The Sherman Contemporary Art Foundation in Sydney and the National Portrait Gallery in Canberra have joined together for the first time to present a unique exhibition. Go Figure! Contemporary Chinese Portraiture is a cross-city exhibition that features 55 works drawn from the pre-eminent Sigg collection, shown here in Australia for the very first time. Portraiture is used as a broad theme; the artists in the exhibition use figures and bodies as a means to explore complex social, political and cultural themes.
The SCAF, being the smaller venue, acts as an introduction of sorts to the exhibition. We are introduced to Uli Sigg, the now-legendary man behind the collection, through a life-size sculpture by Ai Weiwei. Sigg first went to China as a businessman in 1979 after its Open Door Policy, and shortly afterwards started to collect contemporary art. Sigg’s collecting ethos is museum-like in that he creates a ‘document’ of China without personal preferences or prejudices. Ai Weiwei’s Newspaper Reader captures the intellectual and curious spirit of Sigg by portraying the man during his favourite past time.
The main gallery at SCAF is home to a dynamic installation by Sun Yuan and Peng Yu. Old People’s Home features thirteen realistic sculptures of elderly men in motorised wheelchairs who move amongst themselves in the gallery space. Many of these figures bear an uncanny resemblance to former dictators and world leaders, and force the viewer to consider not only the passage of time, but also political power.
To truly appreciate the breadth and depth of Go Figure!, a visit to the National Portrait Gallery is absolutely essential. It is here that we get a real sense for the vision of the exhibition, as well as the strength of the Sigg collection. Rather than group the artworks chronologically, the curator Claire Roberts has organised them by four themes that consider some aspect of portraiture. The National Portrait Gallery is therefore a perfect setting for the exhibition because it opens up a dialogue with the very notion of portraiture.

◆ ◆ ◆

Tasks for this exercise:
(1) Copy everything from "The SCAF, being" down to "favourite past time." in the review, swapping "businessman" for "trader".
(2) According to the review, who organized the artworks at the National Portrait Gallery by theme?
The listing isn't needed.

Dataset extract:

◆ ◆ ◆

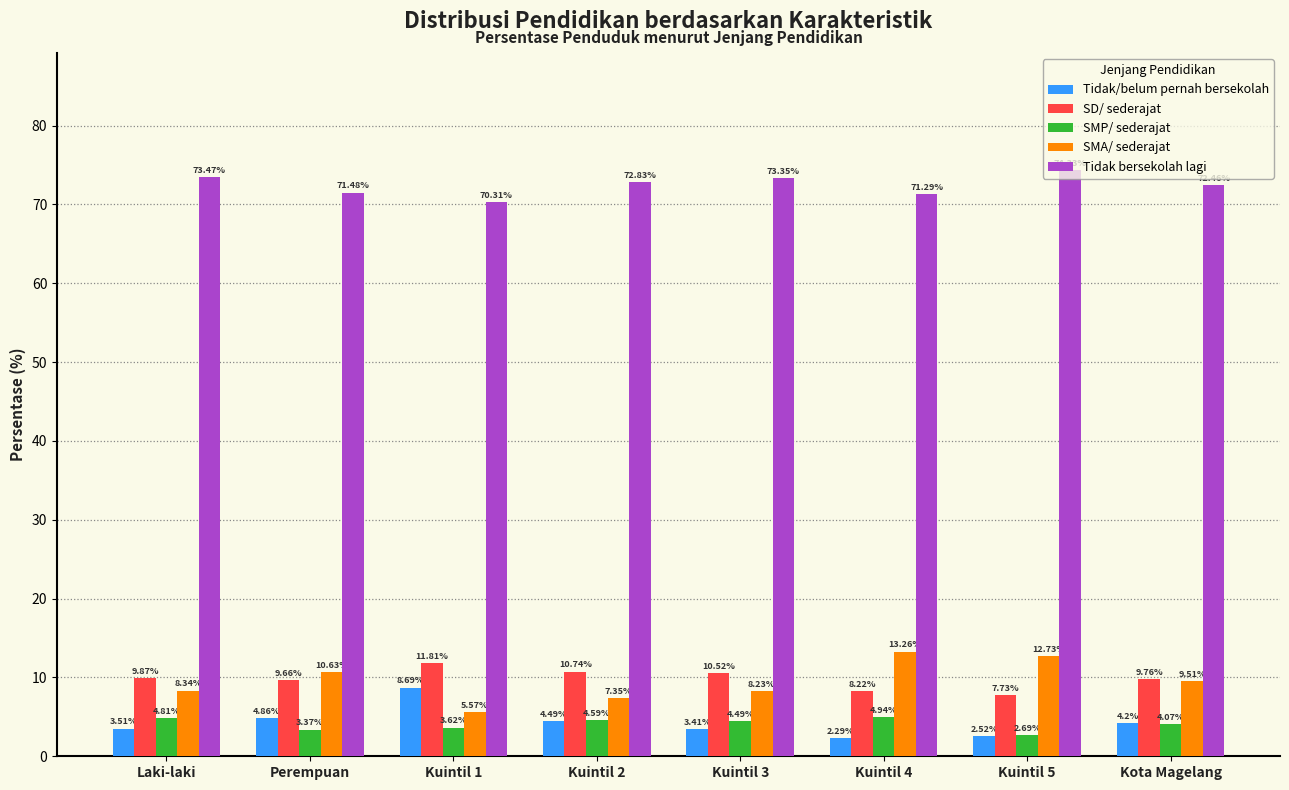

What is the minimum value shown in the chart?

2.3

◆ ◆ ◆

Answers by item number:
(1)
The SCAF, being the smaller venue, acts as an introduction of sorts to the exhibition. We are introduced to Uli Sigg, the now-legendary man behind the collection, through a life-size sculpture by Ai Weiwei. Sigg first went to China as a trader in 1979 after its Open Door Policy, and shortly afterwards started to collect contemporary art. Sigg’s collecting ethos is museum-like in that he creates a ‘document’ of China without personal preferences or prejudices. Ai Weiwei’s Newspaper Reader captures the intellectual and curious spirit of Sigg by portraying the man during his favourite past time.

(2) The curator Claire Roberts.